Julie started her presentation looking at the physical harm from inpatient falls including hip fractures and head injury, but also the non-physical harm including loss of confidence, slow recovery, distress for patients, families and staff, and the cost of falls including increased length of stay, social care costs and prevention measures.  She referred to the NICE guideline CG161 for assessing falls risk in older people and prevention and a three stepped approach; indentify those at risk, multifactor asessment, and intervention to address assessment findings.  For identifying risk Julie said risk prediction tools are not accurate enough, we should accept over 65's are high risk, and those age 50-64 should be judged by a clinician.   She said intervention will differ in different settings as they all have different risk factors.  Julie referred to the NICE Quality Standard 86 for falls in older people and the standards specific to hospital including checking for injury after an a fall, safe manual handing, and medical examination.   She then went on to look at the Cochrane findings and evidence on how well these responses and falls interventions are working.  The report found no evidence that bed and chair sensor alarms are effective, and the evidence for multifactorial interventions is low quality with a variation in stats.  

Julie said the National Audit for Inpatient Falls (NAIF) is continuous audit looking at all inpatient hip fractures in England and Wales, and they're able to link data to patient outcomes.  The audit identifies inpatient falls with hip fracture, they are able to notify relevant falls audit teams and they can review in accordance with the NICE guidance including looking at patient notes and data on falls prevention prior to the facture, and post fall management.
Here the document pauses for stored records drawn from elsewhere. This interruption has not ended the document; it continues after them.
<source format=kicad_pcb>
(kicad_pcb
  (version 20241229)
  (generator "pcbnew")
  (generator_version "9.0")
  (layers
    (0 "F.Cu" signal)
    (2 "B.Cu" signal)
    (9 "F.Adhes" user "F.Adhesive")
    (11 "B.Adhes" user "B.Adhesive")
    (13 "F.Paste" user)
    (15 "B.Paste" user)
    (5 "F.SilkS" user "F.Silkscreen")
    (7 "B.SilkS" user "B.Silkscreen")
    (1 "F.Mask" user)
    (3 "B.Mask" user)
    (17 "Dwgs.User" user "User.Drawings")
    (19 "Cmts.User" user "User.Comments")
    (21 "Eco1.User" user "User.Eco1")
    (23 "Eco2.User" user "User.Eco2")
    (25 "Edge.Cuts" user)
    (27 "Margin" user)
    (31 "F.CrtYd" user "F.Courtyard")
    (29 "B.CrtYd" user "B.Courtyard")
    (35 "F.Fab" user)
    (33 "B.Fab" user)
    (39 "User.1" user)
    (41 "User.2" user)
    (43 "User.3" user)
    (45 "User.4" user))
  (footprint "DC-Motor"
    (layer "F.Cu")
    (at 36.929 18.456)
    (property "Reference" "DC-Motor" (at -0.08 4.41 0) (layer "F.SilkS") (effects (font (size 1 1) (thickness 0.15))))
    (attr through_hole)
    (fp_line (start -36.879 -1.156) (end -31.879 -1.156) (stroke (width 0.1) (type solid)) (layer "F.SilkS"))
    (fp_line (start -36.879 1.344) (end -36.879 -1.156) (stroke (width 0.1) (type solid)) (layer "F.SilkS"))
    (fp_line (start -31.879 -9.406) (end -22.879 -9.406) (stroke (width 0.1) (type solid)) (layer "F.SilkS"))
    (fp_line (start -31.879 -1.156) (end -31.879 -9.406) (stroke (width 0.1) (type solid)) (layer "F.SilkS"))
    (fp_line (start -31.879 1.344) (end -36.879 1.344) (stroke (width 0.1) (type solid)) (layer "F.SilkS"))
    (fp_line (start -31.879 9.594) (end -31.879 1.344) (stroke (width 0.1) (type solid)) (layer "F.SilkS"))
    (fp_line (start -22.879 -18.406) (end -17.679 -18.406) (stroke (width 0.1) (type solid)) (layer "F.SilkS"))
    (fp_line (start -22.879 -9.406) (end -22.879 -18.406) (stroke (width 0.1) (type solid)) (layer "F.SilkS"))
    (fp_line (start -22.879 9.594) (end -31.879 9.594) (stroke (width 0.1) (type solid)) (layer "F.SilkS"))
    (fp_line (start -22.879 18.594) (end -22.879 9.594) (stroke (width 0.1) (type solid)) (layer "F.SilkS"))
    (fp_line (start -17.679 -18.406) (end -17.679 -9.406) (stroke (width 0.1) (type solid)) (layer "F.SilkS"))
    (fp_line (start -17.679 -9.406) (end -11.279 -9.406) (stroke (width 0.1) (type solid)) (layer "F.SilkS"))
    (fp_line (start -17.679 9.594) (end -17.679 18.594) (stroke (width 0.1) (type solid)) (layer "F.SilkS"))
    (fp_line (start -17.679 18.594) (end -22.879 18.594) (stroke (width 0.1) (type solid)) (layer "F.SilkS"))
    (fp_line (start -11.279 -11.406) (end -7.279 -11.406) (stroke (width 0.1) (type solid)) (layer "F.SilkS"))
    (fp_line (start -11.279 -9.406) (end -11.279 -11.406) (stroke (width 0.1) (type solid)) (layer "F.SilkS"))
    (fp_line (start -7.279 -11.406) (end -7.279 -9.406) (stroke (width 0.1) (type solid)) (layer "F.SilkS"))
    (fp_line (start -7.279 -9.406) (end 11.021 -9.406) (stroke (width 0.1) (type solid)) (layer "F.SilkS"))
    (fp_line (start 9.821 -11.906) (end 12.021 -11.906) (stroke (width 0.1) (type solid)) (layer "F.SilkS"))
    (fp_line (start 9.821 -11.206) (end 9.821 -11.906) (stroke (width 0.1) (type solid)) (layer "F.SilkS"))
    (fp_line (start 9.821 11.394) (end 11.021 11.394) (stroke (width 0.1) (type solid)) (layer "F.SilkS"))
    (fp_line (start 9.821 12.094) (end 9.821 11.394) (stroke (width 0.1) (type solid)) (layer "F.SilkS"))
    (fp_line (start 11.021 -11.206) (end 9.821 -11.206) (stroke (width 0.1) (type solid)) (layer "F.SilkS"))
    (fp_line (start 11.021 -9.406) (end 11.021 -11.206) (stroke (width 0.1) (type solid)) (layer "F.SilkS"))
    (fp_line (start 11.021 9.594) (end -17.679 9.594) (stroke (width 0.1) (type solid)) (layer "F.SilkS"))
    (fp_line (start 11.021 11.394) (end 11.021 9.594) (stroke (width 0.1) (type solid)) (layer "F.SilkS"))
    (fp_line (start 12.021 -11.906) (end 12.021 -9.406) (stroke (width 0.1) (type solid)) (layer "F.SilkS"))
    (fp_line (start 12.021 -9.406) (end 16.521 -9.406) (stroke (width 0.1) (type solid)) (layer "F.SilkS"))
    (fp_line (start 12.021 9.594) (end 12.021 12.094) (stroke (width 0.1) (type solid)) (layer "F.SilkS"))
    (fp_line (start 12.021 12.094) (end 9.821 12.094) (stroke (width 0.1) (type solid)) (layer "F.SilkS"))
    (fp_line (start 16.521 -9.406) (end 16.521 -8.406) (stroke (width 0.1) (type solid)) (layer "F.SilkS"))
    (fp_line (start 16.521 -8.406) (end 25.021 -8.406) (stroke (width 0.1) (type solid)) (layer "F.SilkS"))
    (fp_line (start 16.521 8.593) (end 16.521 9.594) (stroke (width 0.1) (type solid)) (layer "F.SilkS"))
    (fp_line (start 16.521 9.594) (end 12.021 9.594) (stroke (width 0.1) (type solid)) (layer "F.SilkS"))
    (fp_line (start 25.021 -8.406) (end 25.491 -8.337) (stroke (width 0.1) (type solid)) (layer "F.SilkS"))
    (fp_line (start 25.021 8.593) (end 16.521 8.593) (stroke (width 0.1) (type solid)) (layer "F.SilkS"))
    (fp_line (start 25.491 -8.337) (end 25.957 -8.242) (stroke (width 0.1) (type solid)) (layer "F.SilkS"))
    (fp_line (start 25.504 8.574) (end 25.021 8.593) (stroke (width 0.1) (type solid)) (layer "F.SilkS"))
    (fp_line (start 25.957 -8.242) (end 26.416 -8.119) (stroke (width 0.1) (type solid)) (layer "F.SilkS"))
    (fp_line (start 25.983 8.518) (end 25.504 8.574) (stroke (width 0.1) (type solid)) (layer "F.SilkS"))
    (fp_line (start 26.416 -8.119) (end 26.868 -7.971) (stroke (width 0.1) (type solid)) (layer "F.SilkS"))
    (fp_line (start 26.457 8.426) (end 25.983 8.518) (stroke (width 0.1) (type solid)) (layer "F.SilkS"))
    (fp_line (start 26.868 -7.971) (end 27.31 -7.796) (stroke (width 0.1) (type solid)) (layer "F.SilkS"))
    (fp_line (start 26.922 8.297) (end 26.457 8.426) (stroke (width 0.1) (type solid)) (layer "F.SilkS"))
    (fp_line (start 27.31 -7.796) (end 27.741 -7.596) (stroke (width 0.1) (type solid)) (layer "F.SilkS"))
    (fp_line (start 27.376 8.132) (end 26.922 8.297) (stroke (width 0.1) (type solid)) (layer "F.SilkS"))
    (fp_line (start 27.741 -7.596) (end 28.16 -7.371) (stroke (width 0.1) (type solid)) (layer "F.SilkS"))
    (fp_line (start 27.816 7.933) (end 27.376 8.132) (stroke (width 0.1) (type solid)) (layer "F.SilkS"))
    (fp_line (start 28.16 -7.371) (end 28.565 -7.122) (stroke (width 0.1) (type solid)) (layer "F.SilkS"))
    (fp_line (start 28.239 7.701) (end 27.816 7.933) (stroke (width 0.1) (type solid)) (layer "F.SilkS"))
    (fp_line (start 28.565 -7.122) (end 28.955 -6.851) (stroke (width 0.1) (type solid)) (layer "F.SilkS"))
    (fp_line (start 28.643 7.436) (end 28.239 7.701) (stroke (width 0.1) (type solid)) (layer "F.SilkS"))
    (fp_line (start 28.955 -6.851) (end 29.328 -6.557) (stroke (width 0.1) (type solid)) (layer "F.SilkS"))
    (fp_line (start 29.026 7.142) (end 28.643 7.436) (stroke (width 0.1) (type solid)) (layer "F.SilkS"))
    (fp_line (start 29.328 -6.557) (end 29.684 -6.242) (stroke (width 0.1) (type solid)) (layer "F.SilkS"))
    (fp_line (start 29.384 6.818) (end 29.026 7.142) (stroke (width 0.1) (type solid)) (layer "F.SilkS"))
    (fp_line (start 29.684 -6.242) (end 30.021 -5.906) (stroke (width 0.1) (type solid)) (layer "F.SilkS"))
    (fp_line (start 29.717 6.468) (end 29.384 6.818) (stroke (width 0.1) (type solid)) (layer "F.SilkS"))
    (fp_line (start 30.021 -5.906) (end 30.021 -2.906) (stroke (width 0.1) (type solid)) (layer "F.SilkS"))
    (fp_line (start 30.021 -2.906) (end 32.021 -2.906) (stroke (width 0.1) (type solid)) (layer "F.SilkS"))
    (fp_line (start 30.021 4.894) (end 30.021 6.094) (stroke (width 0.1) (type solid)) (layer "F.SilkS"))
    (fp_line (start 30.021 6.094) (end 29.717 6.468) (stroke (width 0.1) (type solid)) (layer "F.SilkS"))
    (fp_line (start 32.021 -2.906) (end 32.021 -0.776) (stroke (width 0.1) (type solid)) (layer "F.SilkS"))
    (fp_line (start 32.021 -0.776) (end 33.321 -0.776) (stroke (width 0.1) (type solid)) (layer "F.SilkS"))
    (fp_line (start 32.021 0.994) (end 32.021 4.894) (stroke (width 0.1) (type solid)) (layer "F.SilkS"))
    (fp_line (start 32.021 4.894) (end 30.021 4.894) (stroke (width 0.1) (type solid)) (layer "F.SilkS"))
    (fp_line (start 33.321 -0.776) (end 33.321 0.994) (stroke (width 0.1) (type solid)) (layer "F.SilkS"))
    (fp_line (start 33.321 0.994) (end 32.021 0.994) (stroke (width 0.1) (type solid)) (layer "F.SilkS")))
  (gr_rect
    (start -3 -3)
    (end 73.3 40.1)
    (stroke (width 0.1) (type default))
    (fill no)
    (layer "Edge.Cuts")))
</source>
Findings showed compliance with the quality standard is poor with only 45% checked for injury. Inpatient mortality is twice that of non-inpatient but with only 1/5 on older persons/frailty wards. 

The findings report is due to be released 11th November 21 which will include data on falls prevention activity prior to the fall that caused the hip fracture.

Julie finished by touching on quality improvement looking at each stage of the post fall care process and undestanding why things are going wrong. She said when something works make sure it's sustainable.  The NAIF audit helps with real time data and provides resources. They are now looking at applying the new Patient Safety Incident Reporting Framework to falls and new ways of learning from incidents.